Work order 1 » Extract the entries from their first line through the line containing "IAsset asset = _context.Assets.Create(assetName, options);", inclusive, and repeat each line unchanged.

Excerpt »
==================================================
Data Transfer out of Couchbase Server really slow ?
I'm having a strange problem with the speed of data transfer out of Couchbase.
I've tried various different configurations but here is my current setup:
5-Node cluster on EC2.
All Ubuntu 13.10 with 8Gb RAM each.
Approx 4m documents in the bucket (not the default bucket)
A View (map/reduce) which returns approx 800,000 records.
When I query the View with reduce=true I get the 'count' which is approx 800,000 - this is returned instantly. So this tells me that the View itself is executing extremely quickly.
When I query the View with reduce=false I get each of the 800,000 lines. I've done the calculations and the data transfer amounts to around 60 Mb of data.
THIS IS TAKING BETWEEN 20-35 SECONDS.
I've installed iperf on all machines and tested the network transfer rate to be anywhere from 100 Mb/sec to 1000 Mb/sec depending on which servers I'm using. This is megabytes per second not megabits. So transferring 60 Mb of data should not be a problem but it is taking about 30 seconds.
This is completely killing my use case.
I've independently (not using iperf) confirmed that transferring 60 Mb of a file takes less than a second but when I query the View which returns 60Mb worth of data it takes 30 seconds and the CPU usage of the Node in question is about 60% for the full 30 seconds.
What's going on ?
Your help would be greatly appreciated - I'm completely stuck with this.
Let me answer in 2 steps:
1- Generic view processing
I do not necessary see that like a "product issue", it is like doing a large query on a relational database... Query in Couchbase, it depends of many things:
- how to access the data, query itself, load data from disk, cache things, ...
==================================================
Data excerpts »
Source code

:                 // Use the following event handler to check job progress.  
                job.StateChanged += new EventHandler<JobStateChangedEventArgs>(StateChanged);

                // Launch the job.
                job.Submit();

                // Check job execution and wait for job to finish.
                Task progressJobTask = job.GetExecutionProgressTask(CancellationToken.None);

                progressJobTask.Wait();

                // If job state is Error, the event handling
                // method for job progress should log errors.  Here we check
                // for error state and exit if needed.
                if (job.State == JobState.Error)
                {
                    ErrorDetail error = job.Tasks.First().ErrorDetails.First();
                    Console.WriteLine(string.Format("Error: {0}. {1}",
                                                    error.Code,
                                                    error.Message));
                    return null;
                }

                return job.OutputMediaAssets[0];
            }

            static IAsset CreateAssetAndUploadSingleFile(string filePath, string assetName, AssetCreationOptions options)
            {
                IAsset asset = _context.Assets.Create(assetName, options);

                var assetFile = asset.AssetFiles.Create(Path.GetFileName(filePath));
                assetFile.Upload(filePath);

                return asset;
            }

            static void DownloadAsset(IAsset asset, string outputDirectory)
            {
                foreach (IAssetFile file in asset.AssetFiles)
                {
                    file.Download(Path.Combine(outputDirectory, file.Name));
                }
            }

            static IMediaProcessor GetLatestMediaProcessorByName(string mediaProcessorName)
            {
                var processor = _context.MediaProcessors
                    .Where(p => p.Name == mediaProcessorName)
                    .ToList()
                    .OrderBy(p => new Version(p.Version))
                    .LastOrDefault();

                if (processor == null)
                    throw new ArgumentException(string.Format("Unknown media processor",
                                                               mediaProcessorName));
==================================================
Work order 2 » According to the Couchbase thread, how long does the View query with reduce=false take to return its data?

Output 1 »
Source code

:                 // Use the following event handler to check job progress.  
                job.StateChanged += new EventHandler<JobStateChangedEventArgs>(StateChanged);

                // Launch the job.
                job.Submit();

                // Check job execution and wait for job to finish.
                Task progressJobTask = job.GetExecutionProgressTask(CancellationToken.None);

                progressJobTask.Wait();

                // If job state is Error, the event handling
                // method for job progress should log errors.  Here we check
                // for error state and exit if needed.
                if (job.State == JobState.Error)
                {
                    ErrorDetail error = job.Tasks.First().ErrorDetails.First();
                    Console.WriteLine(string.Format("Error: {0}. {1}",
                                                    error.Code,
                                                    error.Message));
                    return null;
                }

                return job.OutputMediaAssets[0];
            }

            static IAsset CreateAssetAndUploadSingleFile(string filePath, string assetName, AssetCreationOptions options)
            {
                IAsset asset = _context.Assets.Create(assetName, options);

Output 2 » Between 20 and 35 seconds.